[Task statement] Copy out the passage on the Quartets from "The ‘deep lane’" up to and including "one with it.", substituting "town" for "village".

[Study text]
The poet often imparts to us a sense of completeness which almost convinces us that he must have discovered it in the outside world. But there is a feeling of unfulfilment besides. For the wholeness is not really discovered in outer things and recorded as a perception. There is no essential unity between a suburban evening and the smell of steaks in passageways, but only one of habitual togetherness. The unity which we feel is one of mood, which the perceptions only serve to express. There are unifying moods but no unifying ideas to support them. In the Quartets it is different. The smell of wild thyme and the sight of winter lightning have no spatial or temporal connection, but an ideal unity nevertheless. And in the beginning of East Coker the objects mentioned have no unity of mood, but an essential oneness of substance and significance:
Old stone to new building, old timber to new fires,
Old fires to ashes, and ashes to the earth
Which is already flesh, fur, faeces,
Bone of man and beast, cornstalk and leaf.
The ‘deep lane’ does not exist in its own right, but ‘insists on the direction / Into the village’, and ‘the sultry light / Is absorbed, not refracted, by grey stone’, making itself one with it.

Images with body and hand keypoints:
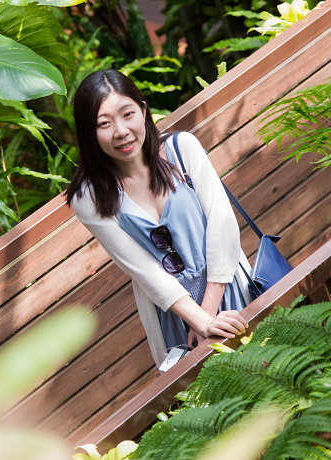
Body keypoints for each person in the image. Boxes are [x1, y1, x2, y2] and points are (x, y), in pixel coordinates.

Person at [66, 70, 254, 369]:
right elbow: (144, 271)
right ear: (90, 133)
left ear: (143, 111)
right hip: (173, 316)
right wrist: (201, 322)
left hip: (227, 284)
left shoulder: (182, 149)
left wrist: (207, 317)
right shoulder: (89, 198)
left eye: (127, 114)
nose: (121, 131)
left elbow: (222, 221)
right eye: (104, 123)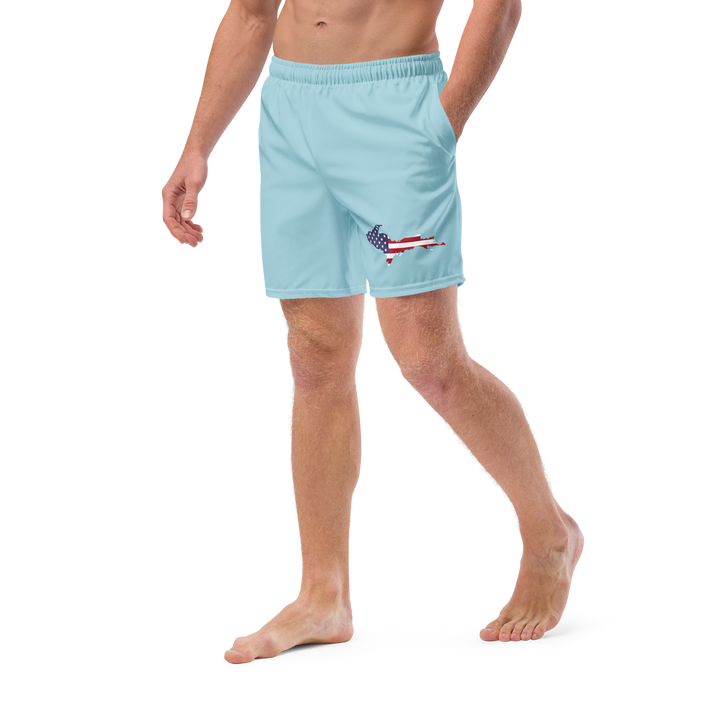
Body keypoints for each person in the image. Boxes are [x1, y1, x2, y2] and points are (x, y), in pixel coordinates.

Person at [159, 0, 586, 663]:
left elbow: (500, 4)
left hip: (396, 107)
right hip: (291, 108)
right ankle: (323, 593)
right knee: (315, 359)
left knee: (429, 361)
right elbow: (250, 12)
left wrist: (442, 127)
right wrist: (197, 145)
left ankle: (549, 533)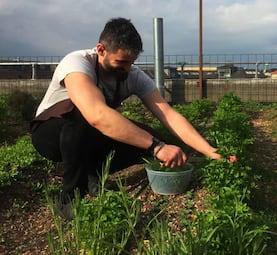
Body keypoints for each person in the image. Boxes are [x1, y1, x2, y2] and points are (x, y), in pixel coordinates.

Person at [30, 17, 222, 219]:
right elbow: (96, 114)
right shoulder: (77, 63)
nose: (127, 69)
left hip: (87, 134)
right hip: (50, 134)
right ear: (101, 50)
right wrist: (157, 147)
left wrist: (211, 151)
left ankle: (92, 175)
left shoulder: (132, 75)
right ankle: (69, 197)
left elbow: (168, 114)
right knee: (84, 119)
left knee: (148, 136)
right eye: (121, 62)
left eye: (131, 62)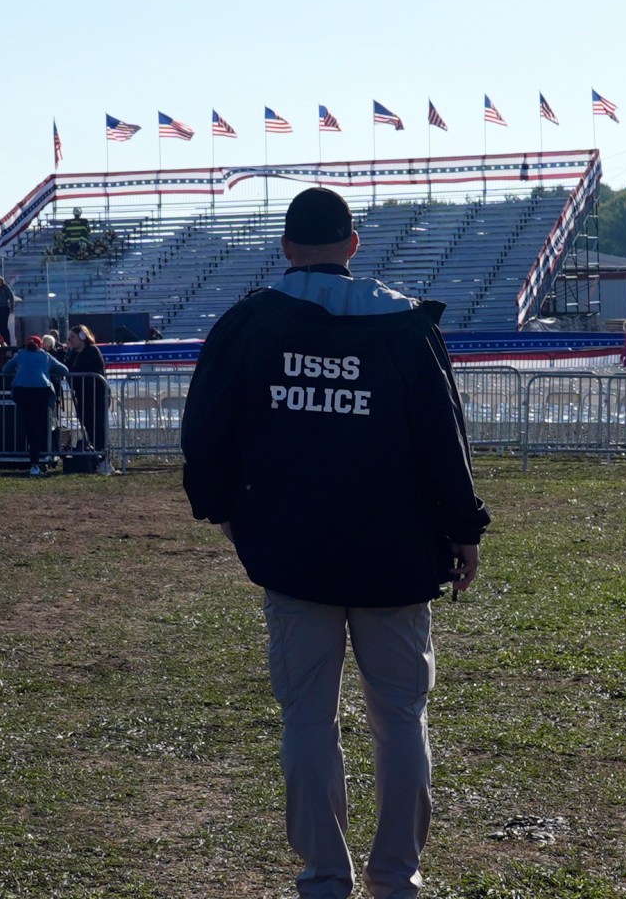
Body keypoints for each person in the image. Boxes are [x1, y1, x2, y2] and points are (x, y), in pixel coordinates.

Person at [181, 187, 489, 899]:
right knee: (402, 718)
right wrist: (465, 529)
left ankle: (324, 878)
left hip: (293, 554)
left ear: (287, 248)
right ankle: (396, 877)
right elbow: (445, 439)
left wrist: (224, 511)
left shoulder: (252, 324)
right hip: (397, 554)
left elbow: (205, 431)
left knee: (308, 721)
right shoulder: (404, 325)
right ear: (353, 244)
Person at [1, 335, 70, 476]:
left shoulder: (20, 355)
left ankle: (31, 457)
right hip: (40, 393)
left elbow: (5, 370)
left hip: (21, 393)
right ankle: (36, 463)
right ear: (41, 346)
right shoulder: (45, 356)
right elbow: (64, 370)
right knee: (38, 429)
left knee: (28, 426)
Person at [65, 324, 110, 452]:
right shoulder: (73, 354)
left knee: (98, 426)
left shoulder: (92, 351)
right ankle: (96, 452)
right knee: (88, 425)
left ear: (82, 336)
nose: (70, 340)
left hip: (96, 395)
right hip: (82, 395)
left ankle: (103, 453)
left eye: (72, 337)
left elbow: (82, 370)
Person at [0, 272, 18, 344]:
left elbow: (11, 296)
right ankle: (2, 340)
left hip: (5, 308)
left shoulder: (5, 287)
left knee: (4, 326)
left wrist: (12, 307)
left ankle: (7, 341)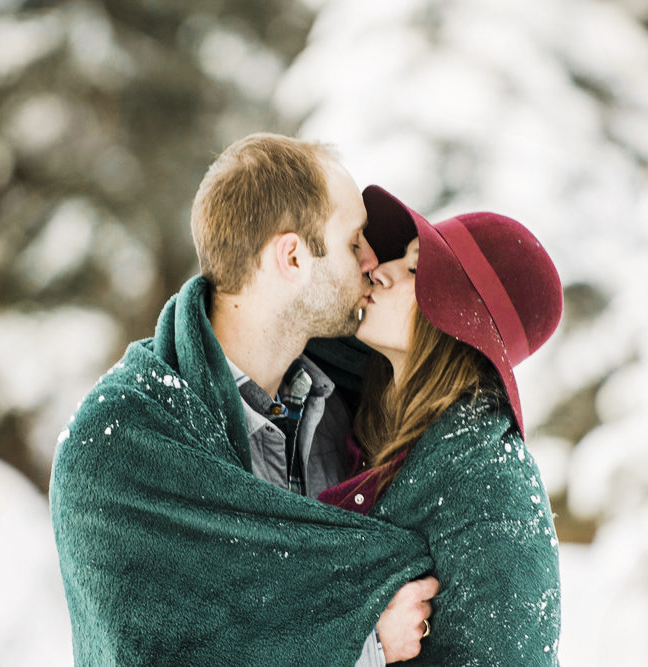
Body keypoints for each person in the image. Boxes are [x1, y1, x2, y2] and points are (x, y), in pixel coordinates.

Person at [50, 134, 437, 666]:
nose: (372, 262)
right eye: (353, 243)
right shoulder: (117, 448)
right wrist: (364, 648)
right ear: (293, 257)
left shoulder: (347, 411)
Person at [318, 185, 564, 664]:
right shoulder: (364, 428)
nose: (378, 270)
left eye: (413, 270)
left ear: (457, 321)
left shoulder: (491, 486)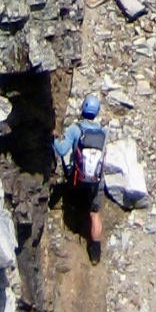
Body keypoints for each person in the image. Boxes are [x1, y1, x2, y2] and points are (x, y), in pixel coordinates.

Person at [54, 93, 110, 247]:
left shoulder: (74, 129)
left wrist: (52, 139)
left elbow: (62, 151)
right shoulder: (103, 133)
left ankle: (74, 215)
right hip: (96, 181)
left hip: (77, 179)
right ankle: (95, 252)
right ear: (97, 111)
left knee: (72, 187)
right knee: (95, 214)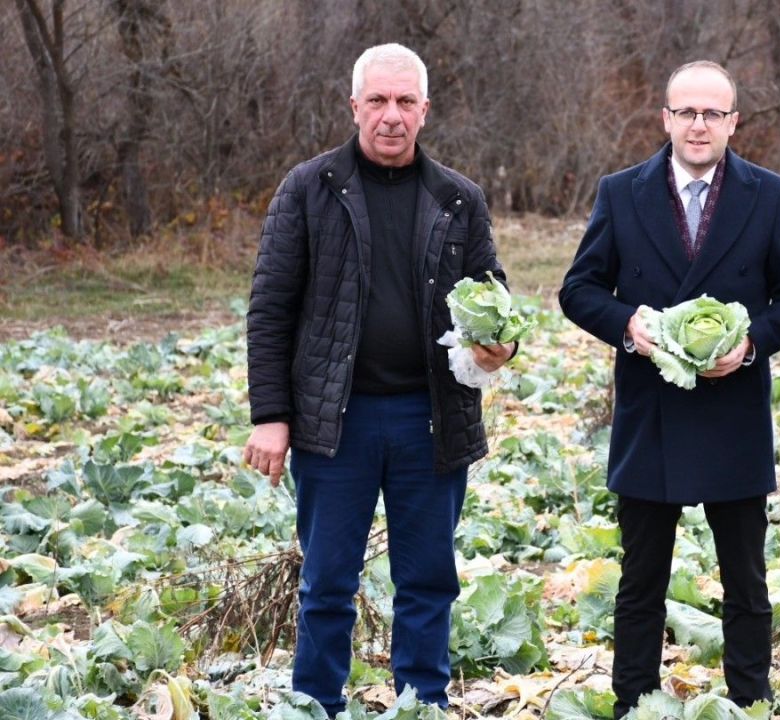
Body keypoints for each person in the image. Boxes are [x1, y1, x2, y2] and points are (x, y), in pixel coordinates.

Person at [243, 43, 515, 716]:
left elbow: (493, 294)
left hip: (431, 420)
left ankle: (422, 700)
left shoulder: (459, 198)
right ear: (353, 106)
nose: (390, 116)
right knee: (328, 580)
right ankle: (317, 702)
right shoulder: (309, 188)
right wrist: (270, 415)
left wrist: (499, 346)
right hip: (335, 422)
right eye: (377, 101)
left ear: (425, 110)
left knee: (428, 579)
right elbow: (270, 307)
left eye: (404, 102)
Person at [559, 60, 780, 717]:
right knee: (641, 578)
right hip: (651, 411)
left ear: (733, 122)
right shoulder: (621, 192)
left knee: (746, 581)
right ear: (665, 119)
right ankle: (632, 703)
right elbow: (579, 289)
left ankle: (750, 699)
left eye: (713, 113)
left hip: (733, 410)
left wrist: (751, 342)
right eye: (686, 112)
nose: (699, 125)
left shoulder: (770, 195)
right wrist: (629, 327)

[Response]
The ‘deep lane’ does not exist in its own right, but ‘insists on the direction / Into the town’, and ‘the sultry light / Is absorbed, not refracted, by grey stone’, making itself one with it.